Santander fined for failure to capture 6M emails from employees
A coding error has turned out to be quite costly for Santander Investment Securities Inc, as the firm will have to pay a fine of $150,000 as a part of a settlement with the United States Financial Industry Regulatory Authority (FINRA).
From January 2014 through January 2019, Santander failed to capture approximately 6 million emails from 109 employee email accounts for supervisory review due to a coding error. The error was not identified and instead persisted because Santander did not reasonably monitor and test its system to ensure that emails were properly routed to the firm’s email review platform.
In January 2014, Santander changed its email server. Following the server switch, the existing process to ensure emails were journaled to the email review platform from the new server did not work as it had before. Santander had no process in place to ensure that emails from the new server were journaled to its email review platform as intended.
For example, the firm did not conduct an initial test to make sure that the process worked and that each new employee’s emails were in fact journaled to the review platform. Nor did the firm monitor the volume of email ingested into its review platform for irregularities or conduct any reconciliation of the email addresses to be monitored with the emails that were ingested. As a result, the firm did not discover the issue until January 2019.

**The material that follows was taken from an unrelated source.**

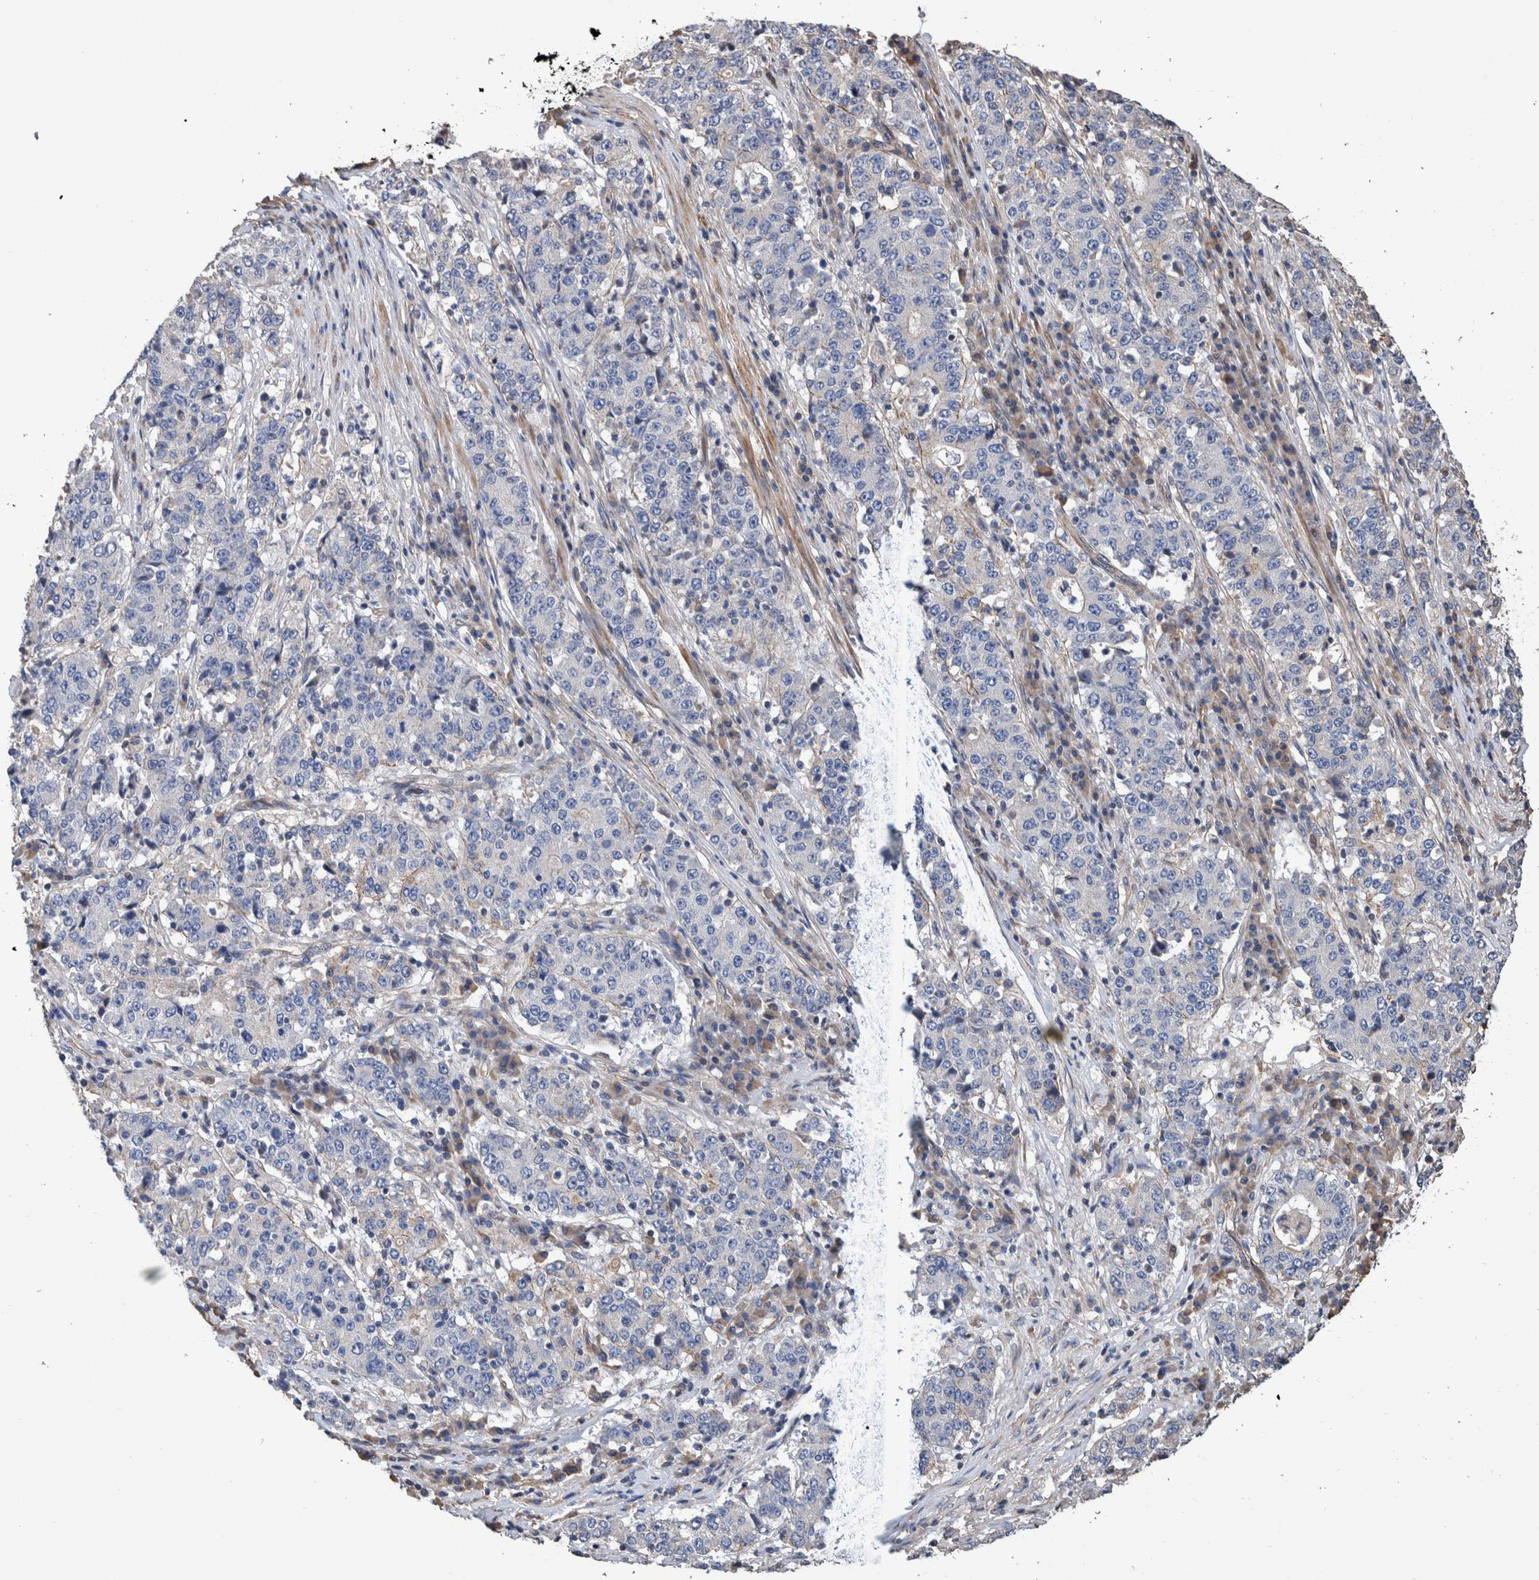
{"staining": {"intensity": "negative", "quantity": "none", "location": "none"}, "tissue": "stomach cancer", "cell_type": "Tumor cells", "image_type": "cancer", "snomed": [{"axis": "morphology", "description": "Adenocarcinoma, NOS"}, {"axis": "topography", "description": "Stomach"}], "caption": "Immunohistochemical staining of human stomach cancer (adenocarcinoma) reveals no significant staining in tumor cells.", "gene": "SLC45A4", "patient": {"sex": "male", "age": 59}}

After identifying the issue, Santander self-reported it pursuant to Rule 4530. The firm then investigated the underlying causes of the failure and implemented changes to its policies and procedures to prevent a similar issue going forward. The firm also conducted a lookback review of a sample of the emails not initially captured.
In 2018, this failure affected more than three quarters of the firm’s employees subject to supervisory review.
Santander was found to have violated NASD Rule 3010 (for conduct before December 1, 2014), FINRA Rule 3110 (for conduct between December 1, 2014 and January 24, 2019) and 2010.
On top of the fine, the firm has agreed to a censure.